-- Data for this task follows --

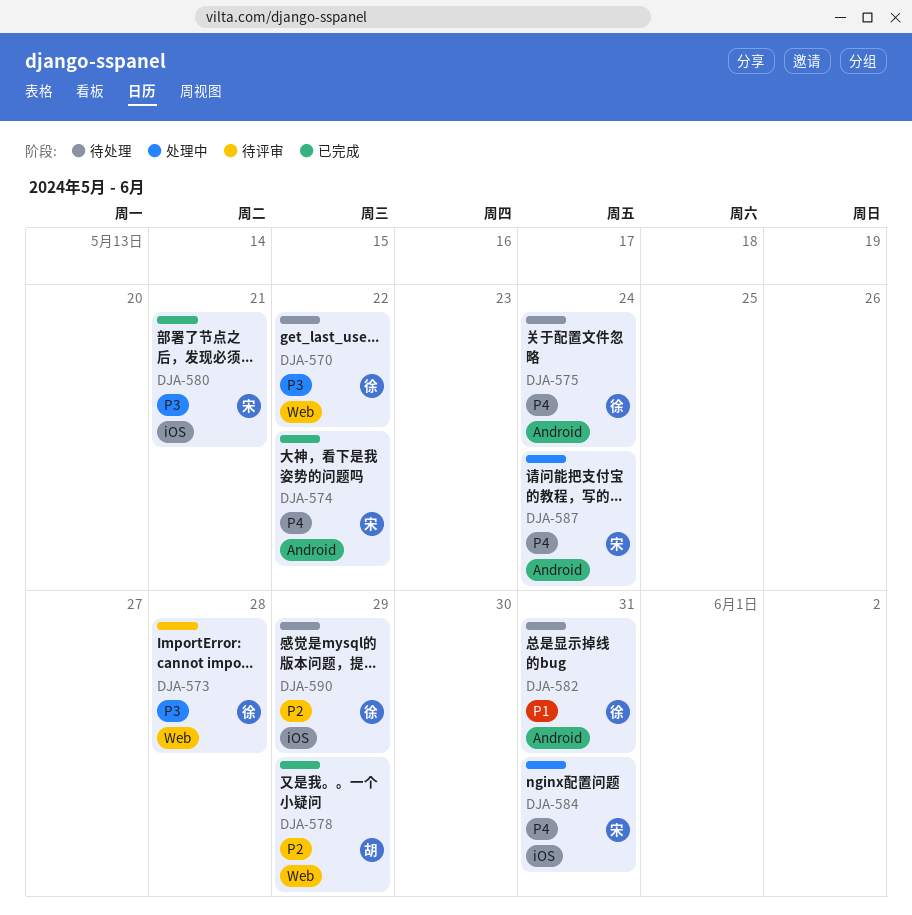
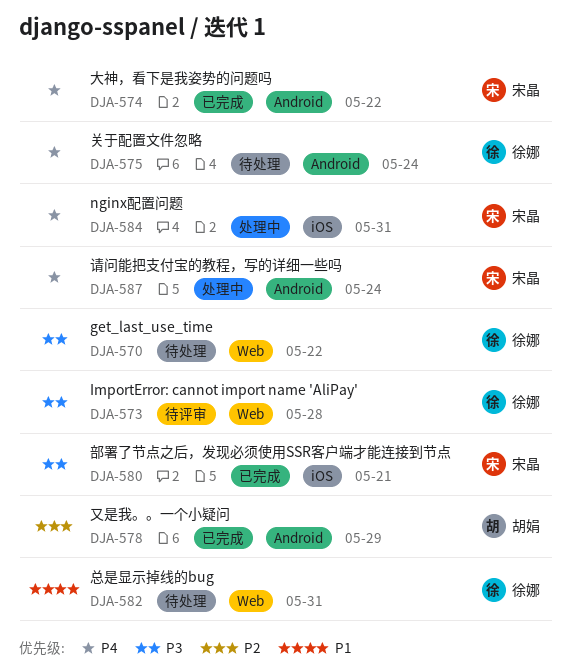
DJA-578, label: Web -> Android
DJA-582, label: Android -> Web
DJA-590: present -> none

-- Data for this task concluded --
-- Data for this task follows --

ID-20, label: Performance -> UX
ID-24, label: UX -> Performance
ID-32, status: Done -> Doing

-- Data for this task concluded --
-- Data for this task follows --

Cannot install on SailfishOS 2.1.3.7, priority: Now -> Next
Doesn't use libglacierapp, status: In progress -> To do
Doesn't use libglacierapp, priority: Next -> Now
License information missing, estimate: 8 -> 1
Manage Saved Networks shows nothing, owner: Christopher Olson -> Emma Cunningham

-- Data for this task concluded --

To do → Would you please copy exactly the part of the entries above that begins at the line containing "DJA-578, label: Web -> Android" and ends at the line containing "DJA-590: present -> none", both lines included?

Problem solution →
DJA-578, label: Web -> Android
DJA-582, label: Android -> Web
DJA-590: present -> none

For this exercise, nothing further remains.